▶ **THE PROBLEM**
Restate all of the entries exactly, each line as it stands.

━━━ EXERCISE MATERIAL

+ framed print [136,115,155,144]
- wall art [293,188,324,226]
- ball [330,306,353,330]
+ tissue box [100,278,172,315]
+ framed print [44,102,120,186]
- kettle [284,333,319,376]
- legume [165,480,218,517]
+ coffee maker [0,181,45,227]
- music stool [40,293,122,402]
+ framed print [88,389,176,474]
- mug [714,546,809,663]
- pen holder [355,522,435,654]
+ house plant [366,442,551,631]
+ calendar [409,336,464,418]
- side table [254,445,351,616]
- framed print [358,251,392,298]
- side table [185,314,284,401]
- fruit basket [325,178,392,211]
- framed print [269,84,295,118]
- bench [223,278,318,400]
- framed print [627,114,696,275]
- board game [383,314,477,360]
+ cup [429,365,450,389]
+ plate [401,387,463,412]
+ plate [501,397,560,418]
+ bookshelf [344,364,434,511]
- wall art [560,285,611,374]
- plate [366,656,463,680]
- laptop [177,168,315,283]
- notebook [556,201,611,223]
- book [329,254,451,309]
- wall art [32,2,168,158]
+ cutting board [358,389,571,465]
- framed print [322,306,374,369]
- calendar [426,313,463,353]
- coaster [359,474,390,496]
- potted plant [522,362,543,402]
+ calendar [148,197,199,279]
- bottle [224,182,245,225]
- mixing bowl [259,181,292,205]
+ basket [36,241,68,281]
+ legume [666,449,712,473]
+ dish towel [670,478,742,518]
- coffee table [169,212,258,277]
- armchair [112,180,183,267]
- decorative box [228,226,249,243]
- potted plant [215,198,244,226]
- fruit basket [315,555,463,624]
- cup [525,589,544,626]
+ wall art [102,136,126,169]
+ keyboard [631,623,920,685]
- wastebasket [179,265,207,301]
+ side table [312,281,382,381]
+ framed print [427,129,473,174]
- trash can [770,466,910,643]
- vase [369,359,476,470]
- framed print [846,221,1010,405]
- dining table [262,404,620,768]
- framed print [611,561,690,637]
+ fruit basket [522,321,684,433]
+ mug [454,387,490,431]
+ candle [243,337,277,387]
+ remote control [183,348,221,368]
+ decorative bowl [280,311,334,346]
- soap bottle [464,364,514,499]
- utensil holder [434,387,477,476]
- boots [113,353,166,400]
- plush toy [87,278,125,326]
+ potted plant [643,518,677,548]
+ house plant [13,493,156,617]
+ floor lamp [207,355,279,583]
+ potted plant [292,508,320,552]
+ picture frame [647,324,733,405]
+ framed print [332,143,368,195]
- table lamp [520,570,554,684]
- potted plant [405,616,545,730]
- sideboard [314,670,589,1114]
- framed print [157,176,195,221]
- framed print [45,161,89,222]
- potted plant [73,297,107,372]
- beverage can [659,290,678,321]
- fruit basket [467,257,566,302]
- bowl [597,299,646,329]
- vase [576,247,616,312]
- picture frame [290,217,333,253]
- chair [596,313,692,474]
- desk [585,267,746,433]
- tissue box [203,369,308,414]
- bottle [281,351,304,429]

━━━━━━

▶ **RESULT OF THE EXERCISE**
+ framed print [136,115,155,144]
- wall art [293,188,324,226]
- ball [330,306,353,330]
+ tissue box [100,278,172,315]
+ framed print [44,102,120,186]
- kettle [284,333,319,376]
- legume [165,480,218,517]
+ coffee maker [0,181,45,227]
- music stool [40,293,122,402]
+ framed print [88,389,176,474]
- mug [714,546,809,663]
- pen holder [355,522,435,654]
+ house plant [366,442,551,631]
+ calendar [409,336,464,418]
- side table [254,445,351,616]
- framed print [358,251,392,298]
- side table [185,314,284,401]
- fruit basket [325,178,392,211]
- framed print [269,84,295,118]
- bench [223,278,318,400]
- framed print [627,114,696,275]
- board game [383,314,477,360]
+ cup [429,365,450,389]
+ plate [401,387,463,412]
+ plate [501,397,560,418]
+ bookshelf [344,364,434,511]
- wall art [560,285,611,374]
- plate [366,656,463,680]
- laptop [177,168,315,283]
- notebook [556,201,611,223]
- book [329,254,451,309]
- wall art [32,2,168,158]
+ cutting board [358,389,571,465]
- framed print [322,306,374,369]
- calendar [426,313,463,353]
- coaster [359,474,390,496]
- potted plant [522,362,543,402]
+ calendar [148,197,199,279]
- bottle [224,182,245,225]
- mixing bowl [259,181,292,205]
+ basket [36,241,68,281]
+ legume [666,449,712,473]
+ dish towel [670,478,742,518]
- coffee table [169,212,258,277]
- armchair [112,180,183,267]
- decorative box [228,226,249,243]
- potted plant [215,198,244,226]
- fruit basket [315,555,463,624]
- cup [525,589,544,626]
+ wall art [102,136,126,169]
+ keyboard [631,623,920,685]
- wastebasket [179,265,207,301]
+ side table [312,281,382,381]
+ framed print [427,129,473,174]
- trash can [770,466,910,643]
- vase [369,359,476,470]
- framed print [846,221,1010,405]
- dining table [262,404,620,768]
- framed print [611,561,690,637]
+ fruit basket [522,321,684,433]
+ mug [454,387,490,431]
+ candle [243,337,277,387]
+ remote control [183,348,221,368]
+ decorative bowl [280,311,334,346]
- soap bottle [464,364,514,499]
- utensil holder [434,387,477,476]
- boots [113,353,166,400]
- plush toy [87,278,125,326]
+ potted plant [643,518,677,548]
+ house plant [13,493,156,617]
+ floor lamp [207,355,279,583]
+ potted plant [292,508,320,552]
+ picture frame [647,324,733,405]
+ framed print [332,143,368,195]
- table lamp [520,570,554,684]
- potted plant [405,616,545,730]
- sideboard [314,670,589,1114]
- framed print [157,176,195,221]
- framed print [45,161,89,222]
- potted plant [73,297,107,372]
- beverage can [659,290,678,321]
- fruit basket [467,257,566,302]
- bowl [597,299,646,329]
- vase [576,247,616,312]
- picture frame [290,217,333,253]
- chair [596,313,692,474]
- desk [585,267,746,433]
- tissue box [203,369,308,414]
- bottle [281,351,304,429]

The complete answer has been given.